* Provided entries:

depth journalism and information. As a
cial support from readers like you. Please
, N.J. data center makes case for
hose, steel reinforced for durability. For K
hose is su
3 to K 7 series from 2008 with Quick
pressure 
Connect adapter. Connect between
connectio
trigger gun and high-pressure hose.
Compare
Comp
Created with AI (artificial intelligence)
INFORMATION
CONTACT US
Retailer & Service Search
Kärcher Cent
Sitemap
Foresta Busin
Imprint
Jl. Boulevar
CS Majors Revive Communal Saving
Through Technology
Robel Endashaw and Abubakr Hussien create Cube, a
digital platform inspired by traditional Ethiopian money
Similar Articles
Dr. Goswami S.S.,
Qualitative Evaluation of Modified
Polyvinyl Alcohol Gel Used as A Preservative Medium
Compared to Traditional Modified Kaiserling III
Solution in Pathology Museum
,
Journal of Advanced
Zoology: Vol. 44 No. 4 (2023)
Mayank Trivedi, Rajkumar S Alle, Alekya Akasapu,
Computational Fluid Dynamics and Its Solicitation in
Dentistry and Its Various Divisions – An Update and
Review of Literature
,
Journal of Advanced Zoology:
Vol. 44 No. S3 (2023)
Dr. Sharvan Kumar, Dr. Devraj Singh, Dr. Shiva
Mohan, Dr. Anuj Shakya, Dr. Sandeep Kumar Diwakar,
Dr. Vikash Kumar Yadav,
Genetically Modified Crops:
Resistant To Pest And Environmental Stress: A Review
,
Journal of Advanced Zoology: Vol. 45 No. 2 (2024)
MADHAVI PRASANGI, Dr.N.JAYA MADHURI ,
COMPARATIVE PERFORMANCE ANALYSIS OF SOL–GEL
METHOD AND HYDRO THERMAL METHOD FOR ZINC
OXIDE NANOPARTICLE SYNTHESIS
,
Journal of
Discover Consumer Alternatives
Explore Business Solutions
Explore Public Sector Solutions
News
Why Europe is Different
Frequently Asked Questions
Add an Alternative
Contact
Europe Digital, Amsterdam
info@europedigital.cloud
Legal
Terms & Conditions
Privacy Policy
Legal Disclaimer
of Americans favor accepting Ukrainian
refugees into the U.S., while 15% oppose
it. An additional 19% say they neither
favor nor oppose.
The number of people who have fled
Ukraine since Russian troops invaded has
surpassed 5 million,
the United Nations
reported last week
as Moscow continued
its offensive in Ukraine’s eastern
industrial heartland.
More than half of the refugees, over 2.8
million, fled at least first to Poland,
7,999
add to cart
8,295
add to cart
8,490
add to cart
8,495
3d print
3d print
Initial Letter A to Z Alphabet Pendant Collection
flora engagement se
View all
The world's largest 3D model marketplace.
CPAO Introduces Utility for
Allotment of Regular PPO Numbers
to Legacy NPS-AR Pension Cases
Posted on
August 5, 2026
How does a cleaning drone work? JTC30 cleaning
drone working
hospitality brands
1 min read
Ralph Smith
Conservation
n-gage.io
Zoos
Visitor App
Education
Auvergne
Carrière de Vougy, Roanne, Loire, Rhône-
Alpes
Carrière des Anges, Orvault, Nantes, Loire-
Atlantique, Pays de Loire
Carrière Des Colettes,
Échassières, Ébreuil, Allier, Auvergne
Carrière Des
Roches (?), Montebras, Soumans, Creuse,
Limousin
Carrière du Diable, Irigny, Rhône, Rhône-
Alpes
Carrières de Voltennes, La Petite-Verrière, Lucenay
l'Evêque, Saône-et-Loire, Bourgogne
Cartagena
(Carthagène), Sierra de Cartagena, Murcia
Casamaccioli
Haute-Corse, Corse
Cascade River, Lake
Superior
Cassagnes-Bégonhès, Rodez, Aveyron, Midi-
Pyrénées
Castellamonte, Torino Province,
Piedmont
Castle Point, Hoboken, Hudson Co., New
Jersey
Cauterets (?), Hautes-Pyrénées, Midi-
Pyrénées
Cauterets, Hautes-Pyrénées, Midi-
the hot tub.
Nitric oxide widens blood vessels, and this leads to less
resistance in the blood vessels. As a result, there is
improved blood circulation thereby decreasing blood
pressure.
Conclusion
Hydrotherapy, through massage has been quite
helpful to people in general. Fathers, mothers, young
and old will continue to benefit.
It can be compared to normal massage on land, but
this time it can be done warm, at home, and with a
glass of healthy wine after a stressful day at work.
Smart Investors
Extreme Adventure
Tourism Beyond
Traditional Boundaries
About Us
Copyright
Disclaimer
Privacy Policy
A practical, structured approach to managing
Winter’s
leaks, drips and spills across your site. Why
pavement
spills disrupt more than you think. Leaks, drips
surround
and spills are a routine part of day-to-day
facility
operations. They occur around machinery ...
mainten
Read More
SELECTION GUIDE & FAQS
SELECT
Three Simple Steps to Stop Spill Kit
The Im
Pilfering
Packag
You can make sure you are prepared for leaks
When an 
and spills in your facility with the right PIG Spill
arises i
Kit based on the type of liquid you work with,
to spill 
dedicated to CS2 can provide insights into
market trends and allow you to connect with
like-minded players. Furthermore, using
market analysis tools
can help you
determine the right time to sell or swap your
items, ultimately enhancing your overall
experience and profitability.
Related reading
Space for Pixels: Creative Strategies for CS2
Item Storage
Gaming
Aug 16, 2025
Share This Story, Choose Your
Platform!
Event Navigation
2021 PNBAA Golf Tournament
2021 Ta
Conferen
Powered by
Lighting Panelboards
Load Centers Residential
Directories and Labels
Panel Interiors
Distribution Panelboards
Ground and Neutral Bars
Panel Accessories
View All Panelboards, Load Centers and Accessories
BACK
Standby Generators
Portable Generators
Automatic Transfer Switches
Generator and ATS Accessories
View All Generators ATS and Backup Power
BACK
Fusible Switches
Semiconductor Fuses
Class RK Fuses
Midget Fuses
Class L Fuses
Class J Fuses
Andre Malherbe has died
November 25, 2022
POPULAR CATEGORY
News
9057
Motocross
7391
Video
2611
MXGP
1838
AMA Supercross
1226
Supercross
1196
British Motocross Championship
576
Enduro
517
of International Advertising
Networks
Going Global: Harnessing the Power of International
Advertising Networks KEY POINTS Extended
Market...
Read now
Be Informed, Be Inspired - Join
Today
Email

* What you need to do: Going back over the entries above, copy word for word every line from the one that has "flora engagement se" on through the one that has "Cascade River, Lake".

* Answer space:
flora engagement se
View all
The world's largest 3D model marketplace.
CPAO Introduces Utility for
Allotment of Regular PPO Numbers
to Legacy NPS-AR Pension Cases
Posted on
August 5, 2026
How does a cleaning drone work? JTC30 cleaning
drone working
hospitality brands
1 min read
Ralph Smith
Conservation
n-gage.io
Zoos
Visitor App
Education
Auvergne
Carrière de Vougy, Roanne, Loire, Rhône-
Alpes
Carrière des Anges, Orvault, Nantes, Loire-
Atlantique, Pays de Loire
Carrière Des Colettes,
Échassières, Ébreuil, Allier, Auvergne
Carrière Des
Roches (?), Montebras, Soumans, Creuse,
Limousin
Carrière du Diable, Irigny, Rhône, Rhône-
Alpes
Carrières de Voltennes, La Petite-Verrière, Lucenay
l'Evêque, Saône-et-Loire, Bourgogne
Cartagena
(Carthagène), Sierra de Cartagena, Murcia
Casamaccioli
Haute-Corse, Corse
Cascade River, Lake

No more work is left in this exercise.